My sister and I use to talk about how deceitful make-up could make you look and how horrible it would be to be an avid make-up user, get married and then for your husband to see you for the first time without make-up and think, "Who in the world are you?!"
I wore make-up in 5th grade, usually putting it on at school when my mom wasn't around. When she found out she informed me that I couldn't wear make-up until I was 15, which to an 11 year-old seems forever away. During the following four years I just got used to liking the way I looked au natural and continued to bare my naked face for several years.
It wasn't until after the birth of my 4th child that I started to feel like my face was lacking color. It just looked mighty pale from losing all the fluids one loses when having a baby, especially at the end of winter when one hasn't been outside much to absorb some sunshine. I started using some bronzer and felt much better when I saw myself in the mirror.
Since then I would just wear blush occasionally.
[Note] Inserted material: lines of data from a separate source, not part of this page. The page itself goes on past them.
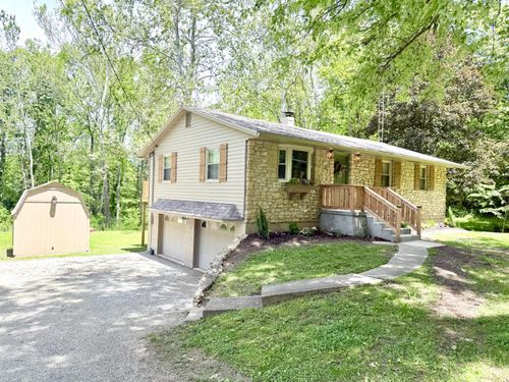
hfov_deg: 71.6
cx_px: 254
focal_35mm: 24
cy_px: 191
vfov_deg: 56.8
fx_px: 353
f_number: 1.78
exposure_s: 1/1385
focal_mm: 6.76
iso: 100
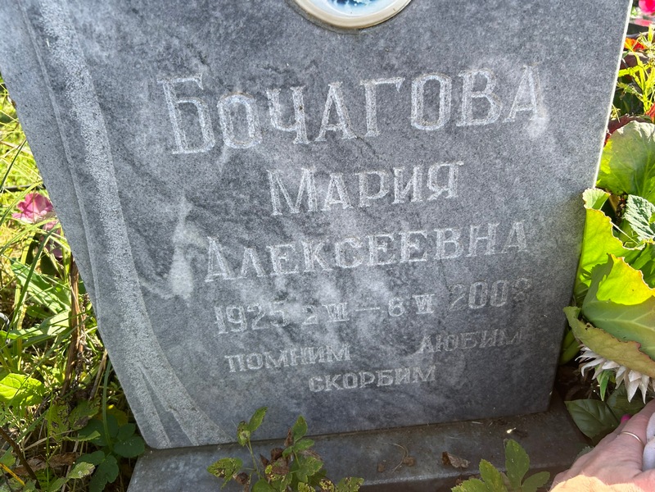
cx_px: 328
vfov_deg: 53.1
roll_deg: +5.4
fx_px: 492
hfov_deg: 67.3
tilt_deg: -30.5
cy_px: 246
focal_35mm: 26
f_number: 1.5
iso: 50
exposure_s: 1/769
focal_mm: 5.7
A year ago I started to wear foundation, cover-up and blush every day--and I like the way I look with it on, better than without it on. Some times I even put on eye shadow and mascara and lip gloss.
When I was a teenager I knew that I really wanted to get married and, eventually, have children. I knew that I wanted lots of children. I also felt that God had given me a special talent and that I would become a phenomenal psychologist one day, or a musician, or an athletic coach.... I saw motherhood as something you just did and didn't think that it would be too hard to manage that while I worked full or part time.